Le cinéaste a de la suite dans les idées, et la chose lui a réussi : son premier essai mettait déjà en vedette un couple en crise dont l’épouse fuyait un mari violent avec ses deux enfants au milieu d’un supermarché. Léa Drucker et Denis Ménochet en étaient les vedettes, et ils reprennent du service dans Jusqu’à la garde, renouant aussi avec leur duo totalement dysfonctionnel, chacun sur son île de désespoir.

Comme on le dit parfois : qui a commencé la chicane ? Difficile de répartir les blâmes dans la première scène du film, démesurément longue et vertigineuse, laissant tout l’espace à une juge d’un tribunal familial face à deux avocates, le couteau entre les dents. Miriam (Léa Drucker) et Antoine (Denis Ménochet) ne diront d’abord presque rien, écoutant attentivement le témoignage écrit de leur fils Julien (Thomas Gioria), lu par la juge et entrecoupé de regards perplexes. En substance, le garçon, pas plus que sa soeur Joséphine (Mathilde Auneveux), ne veut être en présence de « l’autre », ce père qu’ils jugent violent, contrôlant, n’offrant qu’à leur mère une vie misérable.
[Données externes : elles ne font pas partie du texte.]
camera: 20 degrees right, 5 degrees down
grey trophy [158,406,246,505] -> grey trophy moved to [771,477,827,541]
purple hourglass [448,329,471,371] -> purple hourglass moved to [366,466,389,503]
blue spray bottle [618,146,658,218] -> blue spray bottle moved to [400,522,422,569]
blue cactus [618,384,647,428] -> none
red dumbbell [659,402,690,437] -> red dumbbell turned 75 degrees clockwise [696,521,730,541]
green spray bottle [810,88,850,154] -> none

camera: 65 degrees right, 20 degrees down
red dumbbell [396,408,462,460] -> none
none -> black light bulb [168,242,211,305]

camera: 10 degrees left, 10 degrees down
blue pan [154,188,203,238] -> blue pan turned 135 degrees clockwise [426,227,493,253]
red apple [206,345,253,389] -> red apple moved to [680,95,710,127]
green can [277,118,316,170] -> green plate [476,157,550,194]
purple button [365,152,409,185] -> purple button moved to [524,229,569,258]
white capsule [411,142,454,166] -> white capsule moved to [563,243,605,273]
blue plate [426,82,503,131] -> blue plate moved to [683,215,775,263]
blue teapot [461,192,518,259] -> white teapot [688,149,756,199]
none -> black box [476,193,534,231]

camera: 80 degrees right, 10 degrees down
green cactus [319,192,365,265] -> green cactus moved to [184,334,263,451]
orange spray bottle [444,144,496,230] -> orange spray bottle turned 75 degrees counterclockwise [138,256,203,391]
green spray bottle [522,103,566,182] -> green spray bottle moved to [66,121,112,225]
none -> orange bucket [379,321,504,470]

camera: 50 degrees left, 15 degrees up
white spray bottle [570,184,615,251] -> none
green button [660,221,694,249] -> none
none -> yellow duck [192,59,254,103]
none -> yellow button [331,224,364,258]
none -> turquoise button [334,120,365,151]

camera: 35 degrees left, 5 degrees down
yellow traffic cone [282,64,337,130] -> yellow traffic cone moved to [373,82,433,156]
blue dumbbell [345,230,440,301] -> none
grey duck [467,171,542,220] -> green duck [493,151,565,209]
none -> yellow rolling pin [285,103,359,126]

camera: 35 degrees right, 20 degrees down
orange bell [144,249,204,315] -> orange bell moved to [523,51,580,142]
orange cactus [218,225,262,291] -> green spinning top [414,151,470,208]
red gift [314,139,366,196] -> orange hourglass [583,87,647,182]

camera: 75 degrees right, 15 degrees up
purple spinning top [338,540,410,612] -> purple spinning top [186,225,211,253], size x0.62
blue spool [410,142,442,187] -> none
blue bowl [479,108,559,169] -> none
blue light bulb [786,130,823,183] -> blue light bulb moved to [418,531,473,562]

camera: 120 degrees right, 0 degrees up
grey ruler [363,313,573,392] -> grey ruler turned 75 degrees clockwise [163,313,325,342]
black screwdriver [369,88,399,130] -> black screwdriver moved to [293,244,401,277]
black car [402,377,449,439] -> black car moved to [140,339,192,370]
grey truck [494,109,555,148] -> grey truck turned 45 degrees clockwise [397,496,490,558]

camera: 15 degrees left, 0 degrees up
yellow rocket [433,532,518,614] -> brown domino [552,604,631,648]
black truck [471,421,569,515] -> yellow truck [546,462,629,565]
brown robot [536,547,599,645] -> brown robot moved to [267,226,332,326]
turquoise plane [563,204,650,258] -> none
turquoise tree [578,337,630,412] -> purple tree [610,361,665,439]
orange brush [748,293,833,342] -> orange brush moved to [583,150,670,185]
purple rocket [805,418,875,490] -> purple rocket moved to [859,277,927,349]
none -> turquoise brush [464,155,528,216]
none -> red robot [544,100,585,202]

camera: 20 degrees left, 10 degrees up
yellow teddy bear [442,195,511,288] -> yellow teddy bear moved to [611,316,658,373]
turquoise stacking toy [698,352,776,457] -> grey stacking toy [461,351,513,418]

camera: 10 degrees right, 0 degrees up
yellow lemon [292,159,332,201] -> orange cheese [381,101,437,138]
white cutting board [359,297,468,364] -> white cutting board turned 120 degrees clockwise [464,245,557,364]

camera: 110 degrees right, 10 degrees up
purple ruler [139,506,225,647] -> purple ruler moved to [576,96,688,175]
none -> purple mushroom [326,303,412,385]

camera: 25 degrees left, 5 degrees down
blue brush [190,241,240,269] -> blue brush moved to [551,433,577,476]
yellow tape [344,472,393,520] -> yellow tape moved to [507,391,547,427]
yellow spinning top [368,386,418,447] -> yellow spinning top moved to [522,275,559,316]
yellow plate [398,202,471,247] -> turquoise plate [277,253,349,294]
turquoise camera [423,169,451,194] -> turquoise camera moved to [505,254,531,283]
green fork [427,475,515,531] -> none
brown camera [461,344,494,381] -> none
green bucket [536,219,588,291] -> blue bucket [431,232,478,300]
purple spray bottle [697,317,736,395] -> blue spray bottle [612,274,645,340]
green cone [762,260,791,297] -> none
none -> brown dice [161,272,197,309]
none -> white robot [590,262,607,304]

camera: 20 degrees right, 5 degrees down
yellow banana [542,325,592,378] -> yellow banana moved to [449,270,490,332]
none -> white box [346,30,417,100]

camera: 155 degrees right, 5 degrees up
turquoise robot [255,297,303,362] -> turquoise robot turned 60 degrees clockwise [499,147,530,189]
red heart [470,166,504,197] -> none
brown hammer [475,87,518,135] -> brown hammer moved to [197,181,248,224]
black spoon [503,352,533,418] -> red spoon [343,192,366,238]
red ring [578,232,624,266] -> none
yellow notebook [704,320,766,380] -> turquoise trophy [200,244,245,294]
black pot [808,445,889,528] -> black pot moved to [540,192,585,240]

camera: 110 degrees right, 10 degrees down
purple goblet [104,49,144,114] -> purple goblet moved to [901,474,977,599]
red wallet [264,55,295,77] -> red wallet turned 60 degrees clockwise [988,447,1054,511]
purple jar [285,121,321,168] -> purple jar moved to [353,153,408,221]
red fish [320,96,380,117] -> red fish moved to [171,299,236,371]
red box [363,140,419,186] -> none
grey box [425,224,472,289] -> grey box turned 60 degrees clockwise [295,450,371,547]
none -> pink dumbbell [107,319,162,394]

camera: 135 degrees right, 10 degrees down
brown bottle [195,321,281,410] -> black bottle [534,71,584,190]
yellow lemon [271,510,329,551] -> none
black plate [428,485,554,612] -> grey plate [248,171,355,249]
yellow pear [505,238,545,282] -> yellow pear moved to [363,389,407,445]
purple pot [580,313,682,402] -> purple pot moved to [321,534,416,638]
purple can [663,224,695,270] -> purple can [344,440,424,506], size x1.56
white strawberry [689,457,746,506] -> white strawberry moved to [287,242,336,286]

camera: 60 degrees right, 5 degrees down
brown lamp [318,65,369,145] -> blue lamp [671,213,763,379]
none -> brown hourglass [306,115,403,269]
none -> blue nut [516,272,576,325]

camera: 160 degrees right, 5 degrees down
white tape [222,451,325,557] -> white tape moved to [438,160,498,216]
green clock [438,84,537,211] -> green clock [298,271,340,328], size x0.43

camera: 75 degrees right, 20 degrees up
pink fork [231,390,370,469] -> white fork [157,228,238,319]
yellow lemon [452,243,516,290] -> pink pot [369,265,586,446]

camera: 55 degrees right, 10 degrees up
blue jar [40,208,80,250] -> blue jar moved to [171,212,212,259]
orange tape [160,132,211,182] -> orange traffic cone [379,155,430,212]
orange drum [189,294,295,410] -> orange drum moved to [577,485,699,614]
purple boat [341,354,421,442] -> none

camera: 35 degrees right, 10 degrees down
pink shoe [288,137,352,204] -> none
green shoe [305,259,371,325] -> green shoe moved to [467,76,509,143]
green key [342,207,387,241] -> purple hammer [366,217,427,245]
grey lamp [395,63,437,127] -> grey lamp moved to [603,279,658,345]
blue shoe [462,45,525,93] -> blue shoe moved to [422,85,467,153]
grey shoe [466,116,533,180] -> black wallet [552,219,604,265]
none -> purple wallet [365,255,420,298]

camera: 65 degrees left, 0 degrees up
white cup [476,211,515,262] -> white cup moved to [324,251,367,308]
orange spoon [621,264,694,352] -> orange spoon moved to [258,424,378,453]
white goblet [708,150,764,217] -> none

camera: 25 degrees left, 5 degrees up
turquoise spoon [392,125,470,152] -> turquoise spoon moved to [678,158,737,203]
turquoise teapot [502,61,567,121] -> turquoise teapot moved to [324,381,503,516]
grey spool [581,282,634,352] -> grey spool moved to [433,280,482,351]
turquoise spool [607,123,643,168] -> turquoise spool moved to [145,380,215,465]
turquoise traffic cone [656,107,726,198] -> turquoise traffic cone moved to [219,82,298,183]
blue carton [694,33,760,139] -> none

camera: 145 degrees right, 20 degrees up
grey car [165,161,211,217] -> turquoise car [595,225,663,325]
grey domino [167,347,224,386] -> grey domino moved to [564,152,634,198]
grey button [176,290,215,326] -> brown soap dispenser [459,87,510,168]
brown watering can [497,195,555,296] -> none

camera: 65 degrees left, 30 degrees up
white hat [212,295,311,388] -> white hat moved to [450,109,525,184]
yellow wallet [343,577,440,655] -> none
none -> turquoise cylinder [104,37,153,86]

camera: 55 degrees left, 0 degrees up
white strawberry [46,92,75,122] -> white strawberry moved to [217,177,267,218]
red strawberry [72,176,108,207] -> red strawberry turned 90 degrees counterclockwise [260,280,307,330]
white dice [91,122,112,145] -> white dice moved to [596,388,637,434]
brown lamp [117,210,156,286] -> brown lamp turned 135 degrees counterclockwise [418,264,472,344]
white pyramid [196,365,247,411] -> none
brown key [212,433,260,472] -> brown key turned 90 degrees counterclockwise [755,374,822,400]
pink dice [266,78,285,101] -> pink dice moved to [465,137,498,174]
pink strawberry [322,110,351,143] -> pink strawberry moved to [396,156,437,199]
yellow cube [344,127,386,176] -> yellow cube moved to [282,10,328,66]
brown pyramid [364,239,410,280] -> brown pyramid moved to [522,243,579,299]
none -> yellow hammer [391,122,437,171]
Est-ce vraiment le cas ? N’y aurait-il pas exagération et manipulation dans ce discours victimaire ? Tout le reste du film déconstruit ces a priori, dans une approche minimaliste et rigoureuse, plaçant d’une scène à l’autre les soupçons d’angoisse nécessaires pour comprendre les dessous de cette dynamique toxique. Cela passe par une absence quasi complète de musique, des échanges souvent réduits au minimum entre les protagonistes et une utilisation percutante d’effets sonores qui distillent un sentiment de panique. Par exemple, l’alarme de la ceinture de sécurité lors des virées en voiture d’Antoine avec son fils Julien, une potentielle pomme de discorde parmi tant d’autres.

Cette manière d’aborder un triste phénomène social ne rejette pas en bloc ses aspects les plus spectaculaires — la finale est à couper le souffle, et rarement une baignoire vous glacera le sang à ce point —, mais Xavier Legrand ne s’embarrasse jamais d’un attirail à grand déploiement pour établir sa démonstration. Les drames de certains personnages sont captés à bonne distance, parfois sous des angles inusités, à la hauteur du sol s’il le faut, ou en couvrant de musique assourdissante des dialogues rendus inaudibles, mais dont on comprend parfaitement la teneur, et l’urgence.

De l’observation clinique au caractère implacable du thriller psychologique, Jusqu’à la garde prend tout le temps qu’il faut pour effectuer cette impressionnante trajectoire à laquelle adhèrent, sans aucune fausse note, Léa Drucker et Denis Ménochet ; la première, courageuse sous ses airs effarés ; le second, fragile derrière sa carrure de brute sans cervelle. Ce tandem, tout comme le jeune Thomas Gioria, très solide au centre de cette tornade émotionnelle, rend pleinement justice à la mise en scène sobre et néanmoins accrocheuse de Xavier Legrand. Malgré, certes, la gravité du sujet.

Jusqu’à la garde

★★★★

Drame de Xavier Legrand. Avec Léa Drucker, Denis Ménochet, Thomas Gioria, Mathilde Auneveux. France, 2016, 94 minutes.